Zeytinburnu Tıbbi Bitkiler Bahçesi

Türkiye'nin ilk tıbbi bitkiler bahçesi
ekosistemimizin farkına varmak için fırsat sunuyor..

Kimyasal katkısız yetişen 700'ü aşkın tıbbi bitki,
sera, herbarium, laboratuar..

Sağlık Çevre Okulu, staj imkanı, yayınlar,
tez-proje ve kurum destekleri..

Geçmişle bugünü buluşturan
geleneksel tıp festivali..

Biyoçeşitliliğin korunup geliştirilmesine,
tıbbi bitkilerin etkin ve güvenli kullanımına katkı..

Hasibe Akın
Mimar

Permakültür; etik temelli, sürdürülebilir bir tasarım bilimi demektir. Etik temeli, üç ana ayağın üzerine oturuyor:
1) İnsanı gözet. 2) Dünyayı gözet. 3) Yarattığın artı değeri birinci ve ikinci ilkeye vakfet.

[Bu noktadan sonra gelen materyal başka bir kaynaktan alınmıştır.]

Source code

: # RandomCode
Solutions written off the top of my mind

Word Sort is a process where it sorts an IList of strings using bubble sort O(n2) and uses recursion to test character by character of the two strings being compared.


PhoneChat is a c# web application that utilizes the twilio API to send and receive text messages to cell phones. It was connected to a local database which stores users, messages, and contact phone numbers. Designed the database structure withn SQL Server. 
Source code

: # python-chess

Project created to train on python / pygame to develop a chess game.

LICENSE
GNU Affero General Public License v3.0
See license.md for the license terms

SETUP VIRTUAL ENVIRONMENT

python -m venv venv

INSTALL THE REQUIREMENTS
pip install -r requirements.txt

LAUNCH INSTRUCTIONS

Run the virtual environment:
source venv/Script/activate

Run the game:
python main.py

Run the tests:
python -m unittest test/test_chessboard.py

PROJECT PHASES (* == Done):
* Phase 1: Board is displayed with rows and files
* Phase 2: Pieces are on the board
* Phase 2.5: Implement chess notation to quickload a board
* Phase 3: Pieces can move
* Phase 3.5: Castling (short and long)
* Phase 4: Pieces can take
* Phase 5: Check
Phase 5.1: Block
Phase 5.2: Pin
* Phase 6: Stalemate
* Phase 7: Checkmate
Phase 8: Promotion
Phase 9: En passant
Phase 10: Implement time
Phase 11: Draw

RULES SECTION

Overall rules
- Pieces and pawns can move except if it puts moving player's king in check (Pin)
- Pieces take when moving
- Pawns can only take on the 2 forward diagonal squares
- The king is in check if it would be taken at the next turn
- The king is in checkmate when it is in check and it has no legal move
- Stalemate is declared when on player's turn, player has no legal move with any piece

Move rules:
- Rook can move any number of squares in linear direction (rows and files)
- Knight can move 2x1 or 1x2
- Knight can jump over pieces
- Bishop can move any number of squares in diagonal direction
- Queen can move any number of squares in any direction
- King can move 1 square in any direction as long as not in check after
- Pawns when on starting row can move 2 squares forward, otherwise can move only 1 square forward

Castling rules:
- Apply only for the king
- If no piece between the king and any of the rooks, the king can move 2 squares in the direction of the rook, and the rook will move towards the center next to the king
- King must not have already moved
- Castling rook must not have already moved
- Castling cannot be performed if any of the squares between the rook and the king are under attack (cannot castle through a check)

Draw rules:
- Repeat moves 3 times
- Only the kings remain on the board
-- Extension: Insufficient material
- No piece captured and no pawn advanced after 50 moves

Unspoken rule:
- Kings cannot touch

Şehirde en bol bulunan şey: organik atık ve insan. Permakültür bize “sorunun, çözümün ta kendisi” olduğunu, organik atıklardan kompost yöntemleri ile toprağımı üretebileceğimizi, enerjimizi ve kaynaklarımızı daha verimli kullanmayı, insanların örgütlenerek beraberce neleri başarabileceğini ve topluluk olabilmenin değerini öğretir.

Organik atıklardan toprak yerine hepoburların beslenebileceği bir sistem yaratmak şehir için en güzel çözümlerden biri. Belediyelerin mevzuatı, organik atıkları dönüştürüp kaynak olarak tekrar kullanmamıza destek ve alan açtığında şehirde de tavuk yetiştirebileceğiz. Bu konudaki istek ve ihtiyaçlarımızı “şiddetsiz iletişim” ile yetkililere duyurmak önemli.

Şehirde tüketimin en çok görüldüğü yapılardan biri olan avm’lerde bu iki kaynağa çokça rastlamak mümkün: Organik atık ve insan. Mimar olarak çalıştığım avm’nin teras katındaki bir alanı işte böyle dönüştürdük: Önce avm içinde örgütlenmenin sağlanabilmesine liderlik ettim. Bu kaynaklarla nasıl bir üretim süreci yaratılabileceğini tek tek anlattım. İki üç kişi inandı, destekledi, diğerleri dalga geçti ya da ciddiye almadı.

Avm’deki atıkları topladık. Restaurantlardaki mutfak atıkları, mağazalardaki koli atıkları, inşaattan çıkan talaş ve ahşaplar.. Bu atıklardan, önce alanımızın ihtiyacı olan toprağı ürettik. Anadolu’daki çiftçilerden ulaşabildiklerimize haber saldık, 92 çeşit atalık yerel tohumdan oluşan tohum kütüphanemizi kurduk. Bu süreçte Zeytinburnu Tıbbi Bitkiler Bahçesinin sağladığı fideler ve destekler için şükran doluyuz. Bu tohum ve fideleri toprağımızla buluşturduk. Sistemin içine hayvanların entegre olabilmesi için biyolojik çeşitlilik yaratmaya çalıştık. Solucanlar toprağımızı besledi. Yakınlardaki koruda bulunan böcekler, arılar, kelebekler kısa süre sonra ziyaretçilerimiz oldu. Tavukların da olması hayallerimden biriydi. Eğitim, atölye ve farkındalık çalışmaları ile projeyi merak eden kimselerin de bir ucundan tutabilmesi için alan açtık. Avm sinemasında ayda bir defa ücretsiz film gösterimleri ve söyleşiler gerçekleştirdik ve yakın çevrede bu konulara ilgisi olan olmayan herkesin dikkatini çekmeye çalıştık.

Bu dönüşümün şehrin her yerinde başlamasını isterim. Peki siz mahallenizden başlamaya ne dersiniz?